A leaked secret document from the Attorney-General’s Department requiring all Commonwealth agencies to produce information about all contact and activity with unions highlights the real motivations behind the Royal Commission, the ACTU said today.

“The ACTU has said from the start that the Government had entirely political motivations for starting the Royal Commission, and this document proves it.”  said ACTU Assistant Secretary Tim Lyons.

“It’s now beyond doubt that the Government is out to get trade unions and unionists any way they can. The Government appears to be on a political witch hunt at the tax payer’s expense,” said Mr Lyons.

The Royal Commission has the power to seek relevant information, said Mr Lyons.

“Why is the Attorney-General’s Department seeking information that hasn’t been asked for, and which goes well beyond the Commission’s Terms of Reference?

“There is no justification for the department to seek such broad ranging information going back a decade.
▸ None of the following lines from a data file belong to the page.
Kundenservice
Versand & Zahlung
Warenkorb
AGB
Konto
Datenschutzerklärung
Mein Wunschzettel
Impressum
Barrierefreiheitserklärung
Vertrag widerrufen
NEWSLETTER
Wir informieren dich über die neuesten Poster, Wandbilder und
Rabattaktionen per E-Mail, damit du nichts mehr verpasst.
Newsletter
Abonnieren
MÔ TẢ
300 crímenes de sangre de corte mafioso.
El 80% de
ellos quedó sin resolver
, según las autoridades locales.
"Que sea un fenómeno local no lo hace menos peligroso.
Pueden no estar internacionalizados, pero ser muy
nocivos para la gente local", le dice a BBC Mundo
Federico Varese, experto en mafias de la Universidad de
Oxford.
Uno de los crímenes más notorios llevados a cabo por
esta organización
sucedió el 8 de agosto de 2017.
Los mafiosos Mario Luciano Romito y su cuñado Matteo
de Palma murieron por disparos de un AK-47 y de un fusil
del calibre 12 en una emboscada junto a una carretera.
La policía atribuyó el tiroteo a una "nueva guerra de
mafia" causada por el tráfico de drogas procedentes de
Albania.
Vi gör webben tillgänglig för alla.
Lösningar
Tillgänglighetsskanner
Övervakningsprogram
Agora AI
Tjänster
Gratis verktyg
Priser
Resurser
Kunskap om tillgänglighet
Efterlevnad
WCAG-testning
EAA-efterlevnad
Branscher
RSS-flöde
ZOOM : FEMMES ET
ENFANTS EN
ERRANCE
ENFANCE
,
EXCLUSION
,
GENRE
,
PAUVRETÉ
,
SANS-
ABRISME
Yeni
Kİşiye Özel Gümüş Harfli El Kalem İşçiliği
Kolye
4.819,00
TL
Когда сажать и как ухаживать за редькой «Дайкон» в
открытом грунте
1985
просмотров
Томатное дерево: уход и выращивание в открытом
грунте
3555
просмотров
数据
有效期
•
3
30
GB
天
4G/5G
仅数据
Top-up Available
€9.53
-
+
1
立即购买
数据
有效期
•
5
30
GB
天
A blanket campaign against unions would be a serious, anti-democratic abuse of power,” said Mr Lyons.

The questions the ACTU has are:

•    Is the Government trying to get around the long-standing practice that departments will not provide Ministers with briefs, or other documents relating to the decisions of the previous Government, whether or not those documents are Cabinet-in-Confidence?

•    How is asking agencies if, and to what extent, the Royal Commission has approached them relevant to any purported need of the Commonwealth to respond to the Royal Commission “in a timely and efficient manner if the Commission requires or requests production of documents, things or other information”?

•    Is the Government attempting to smear and delegitimise unions within the public service by implying there is no legitimate relationship between Government and Trade Unions? For example, that union officials:
•    Should not be consulted about government policy – even in relation to industrial laws
•    Should not be part of workplace relations matters in respect of Commonwealth employees
•    Should not be appointed to government positions – even unpaid advisory boards

“It’s ludicrous to suggest there is no legitimate reason for unions to be talking to government departments. Consultation and dialogue between the labour movement, Governments and the public service on policy matters that are important to the community are not just legitimate, they are a vital part of what our members expect us to do.” said Mr Lyons.